VORLIEGENDER TEXT:
----
Pegeljagd auf höchstem Niveau
Nachdem die Schwechat am gestrigen Sonntag ihr Maximum von 280cm am Pegel Klausenleopoldsdorf erreicht hat, befindet sie sich der Wasserstand heute schon wieder auf Sinkflug. Um 08:00 Früh schlägt der Pegel aber immer noch über 190cm an und befindet sich damit noch über der empfohlenen Maximalwassermenge. Nach einer zweistündigen mathematischen Hochrechnung unter Zuhilfenahme einer quadratischen Fehlerfunktion und ein paar Matrizenoperationen später spuckt mein provisorisches Modell eine plausible Wasserstandsvorhersage von 185cm für 14:00 voraus.
Überrascht von meiner eigenen Fähigkeit ein mathematisches Modell auf einen Flusspegelverlauf anwenden zu können und einer noch viel überraschender ausfallender Abweichung um lediglich wenige Kommastellen, stehen Manuel, Lorenz, Philipp und Julian kurz nach 14:00 am 22.06.2020 am Holzrechenplatz in Baden und schauen auf eine braune Suppe, die sich talauswärts schiebt. Der Pegel passt, das Wetter auch. Sonnig, warm und Wassermassen, wie man sie sonst nur nach einer Schneeschmelze eines schneereichen Winters erlebt. Was will Paddler mehr?
Am Weg zum Einstieg werden die Hochwasserverbauungen, welche gestern noch ganze Seen zurückgehalten haben auf Hindernisse gesichtet. Die Verbauung in Alland liegt frei, vermutlich dankenswerter Weise aufgrund des Baggers, der gestern noch nicht dort stand. Die Hauptklause ist da schon herausfordernder. Der flussabwärts gesehen rechte Eingang ist durch Holz blockiert. Der linke Eingang ist ebenfalls zur Hälfte verlegt, scheint aber passierbar. Der Wasserverlauf im Becken hat sich ebenfalls grundlegend verändert. Anstatt mehrerer kleiner Bäche, gibt es nur mehr zwei Verläufe, welche durch eine annähernd 2 Meter hohe Schotterinsel in der Mitte getrennt werden. Letzten Monat war die noch nicht da. Der Vergleich unten zeigt es deutlich.
Bevor wir uns in die Fluten stürzen noch ein Blick auf die andere Seite der Klause. Keine Bäume oder andere Hindernisse. Das Zusammentreffen der Schrägwalzen ist bei weitem nicht mehr so furchteinflößend wie noch einen Tag zuvor. Aber auch hier ist der Unterschied zwischen 160cm und 185cm deutlich erkennbar. Einbooten!
----
ERFASSTE DATEN:
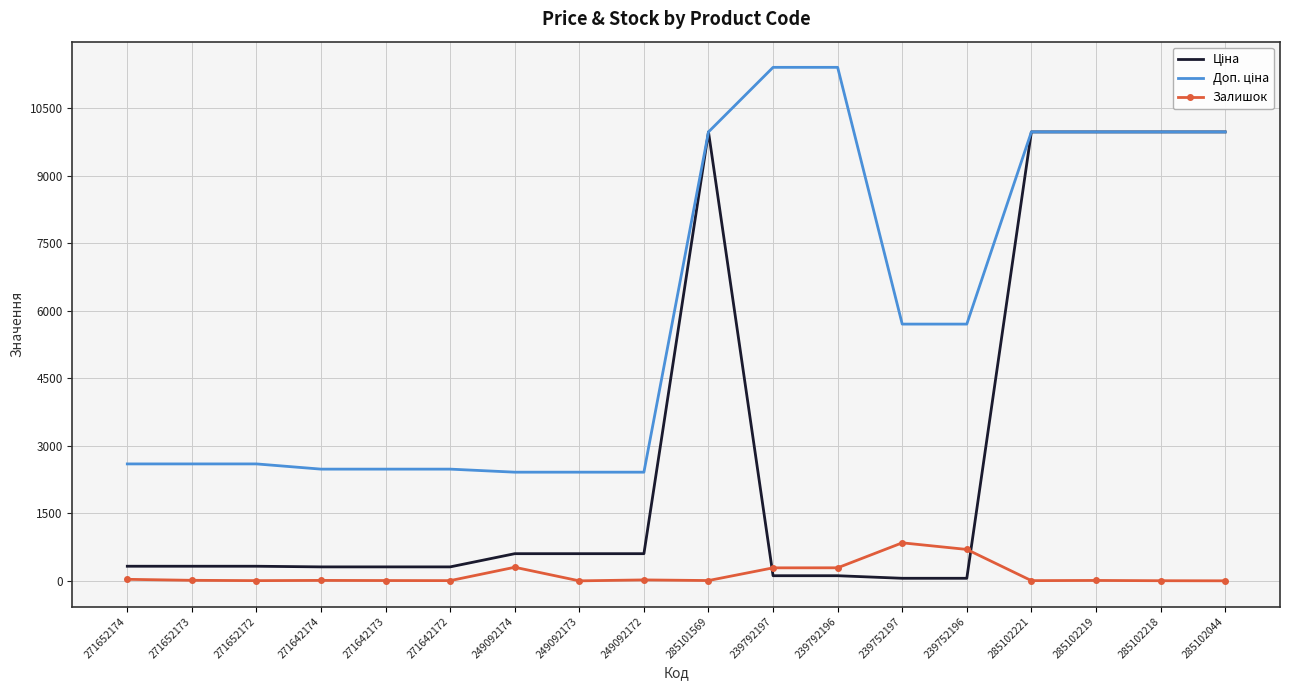

What is the greatest value displayed?

11410.0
----
ZU BEARBEITEN:
a - Welchen Höchststand erreichte die Schwechat laut dem Text zur Schwechat am Pegel Klausenleopoldsdorf?
b - Schreibe den Abschnitt aus dem Text zur Schwechat, der mit „Pegeljagd auf höchstem“ beginnt und bis „für 14:00 voraus.“ reicht, neu und benenne dabei „Schwechat“ in „Triesting“ um.
c - Übersetze den Satz „Der linke Eingang ist ebenfalls zur Hälfte verlegt, scheint aber passierbar.“ aus dem Text zur Schwechat ins Englische.

DIE LÖSUNGEN:
a - 280cm.

b -
Pegeljagd auf höchstem Niveau
Nachdem die Triesting am gestrigen Sonntag ihr Maximum von 280cm am Pegel Klausenleopoldsdorf erreicht hat, befindet sie sich der Wasserstand heute schon wieder auf Sinkflug. Um 08:00 Früh schlägt der Pegel aber immer noch über 190cm an und befindet sich damit noch über der empfohlenen Maximalwassermenge. Nach einer zweistündigen mathematischen Hochrechnung unter Zuhilfenahme einer quadratischen Fehlerfunktion und ein paar Matrizenoperationen später spuckt mein provisorisches Modell eine plausible Wasserstandsvorhersage von 185cm für 14:00 voraus.

c - The left entrance is also half blocked, but it seems passable.